*** Entries supplied ***

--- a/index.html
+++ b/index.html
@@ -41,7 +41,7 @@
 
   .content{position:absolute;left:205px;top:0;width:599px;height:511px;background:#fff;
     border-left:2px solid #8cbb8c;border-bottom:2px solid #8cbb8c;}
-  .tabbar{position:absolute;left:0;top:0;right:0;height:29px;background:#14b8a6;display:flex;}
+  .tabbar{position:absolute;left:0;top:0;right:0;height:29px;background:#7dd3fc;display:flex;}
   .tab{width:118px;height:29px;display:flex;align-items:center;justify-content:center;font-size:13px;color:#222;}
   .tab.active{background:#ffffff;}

*** End of Entries supplied ***

## Assigned task
Reproduce each line of the material above precisely.

## Expected answer
--- a/index.html
+++ b/index.html
@@ -41,7 +41,7 @@
 
   .content{position:absolute;left:205px;top:0;width:599px;height:511px;background:#fff;
     border-left:2px solid #8cbb8c;border-bottom:2px solid #8cbb8c;}
-  .tabbar{position:absolute;left:0;top:0;right:0;height:29px;background:#14b8a6;display:flex;}
+  .tabbar{position:absolute;left:0;top:0;right:0;height:29px;background:#7dd3fc;display:flex;}
   .tab{width:118px;height:29px;display:flex;align-items:center;justify-content:center;font-size:13px;color:#222;}
   .tab.active{background:#ffffff;}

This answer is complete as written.